Stored records:
=== Section Start ===

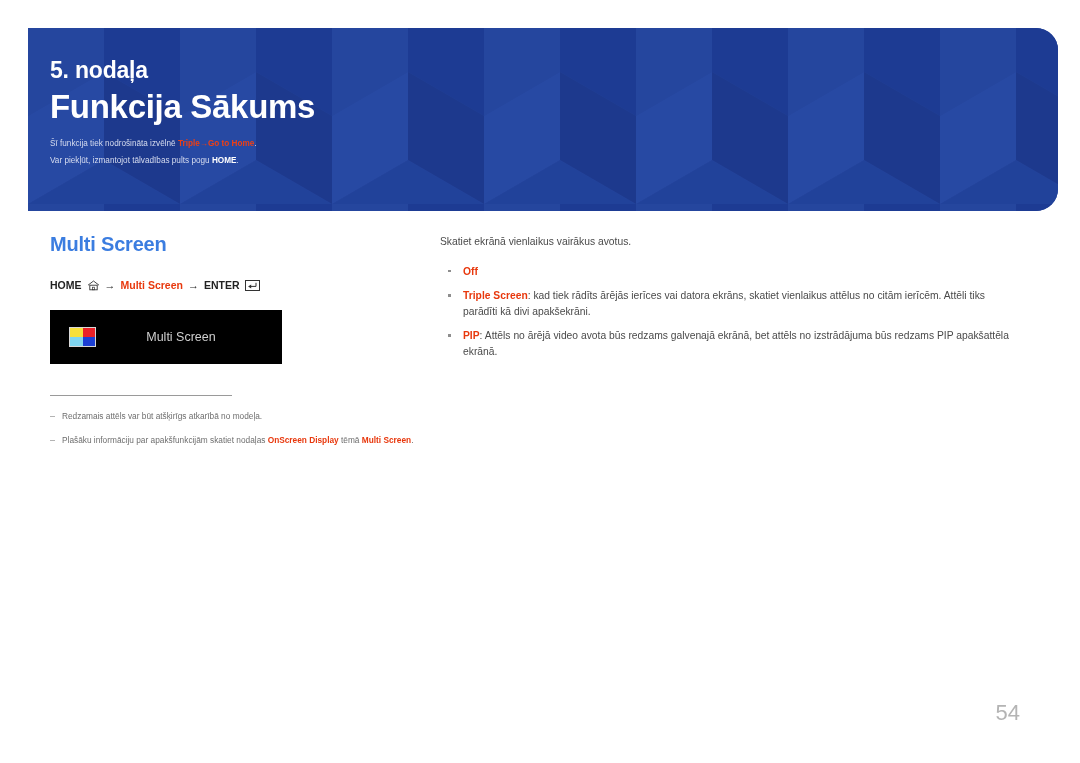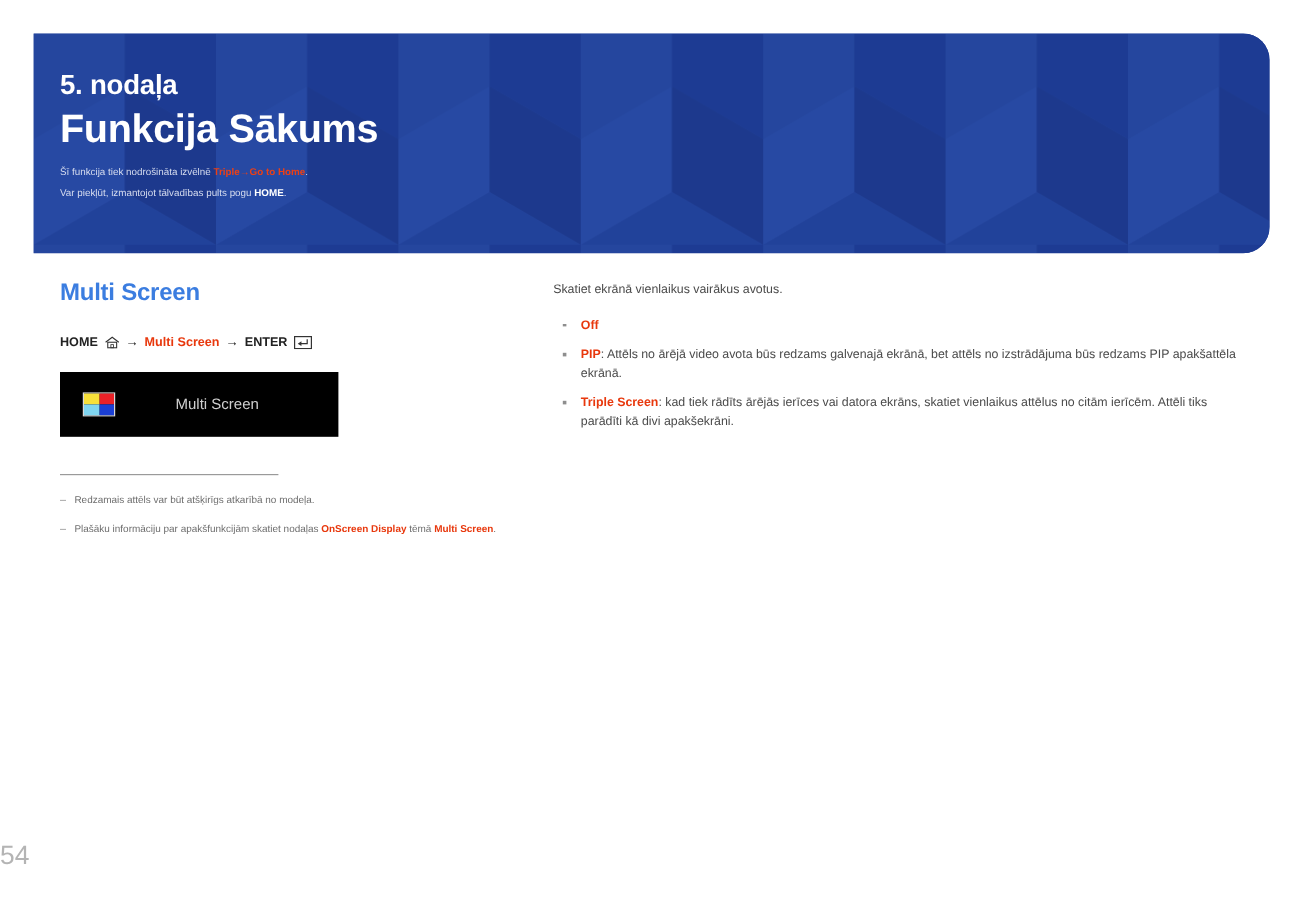--- a/index.html
+++ b/index.html
@@ -87,7 +87,7 @@
   }
   .col-right {
     position: absolute;
-    left: 461px;
+    left: 440px;
     top: 24px;
     width: 578px;
   }

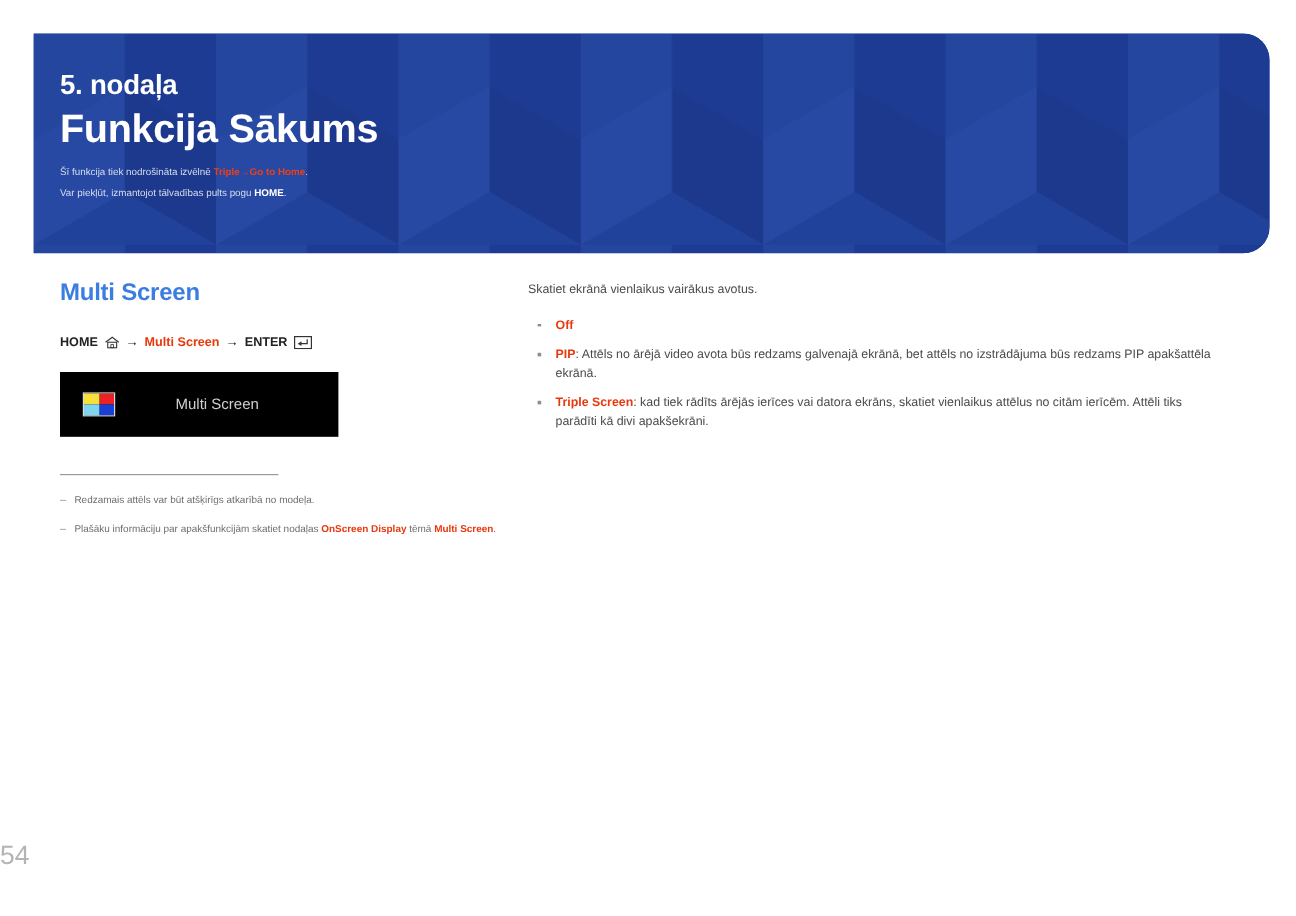--- a/index.html
+++ b/index.html
@@ -301,8 +301,8 @@
     <p class="intro">Skatiet ekrānā vienlaikus vairākus avotus.</p>
     <ul class="opts" id="options">
         <li><span class="term">Off</span></li>
+        <li><span class="term">Triple Screen</span><span>: kad tiek rādīts ārējās ierīces vai datora ekrāns, skatiet vienlaikus attēlus no citām ierīcēm. Attēli tiks parādīti kā divi apakšekrāni.</span></li>
         <li><span class="term">PIP</span><span>: Attēls no ārējā video avota būs redzams galvenajā ekrānā, bet attēls no izstrādājuma būs redzams PIP apakšattēla ekrānā.</span></li>
-        <li><span class="term">Triple Screen</span><span>: kad tiek rādīts ārējās ierīces vai datora ekrāns, skatiet vienlaikus attēlus no citām ierīcēm. Attēli tiks parādīti kā divi apakšekrāni.</span></li>
       </ul>
   </div>
 </div>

=== Section End ===

WHAT TO DO - Copy, from the lines above, each one that holds "ekrānā".

REPLY TO THE EXERCISE -
     <p class="intro">Skatiet ekrānā vienlaikus vairākus avotus.</p>
         <li><span class="term">PIP</span><span>: Attēls no ārējā video avota būs redzams galvenajā ekrānā, bet attēls no izstrādājuma būs redzams PIP apakšattēla ekrānā.</span></li>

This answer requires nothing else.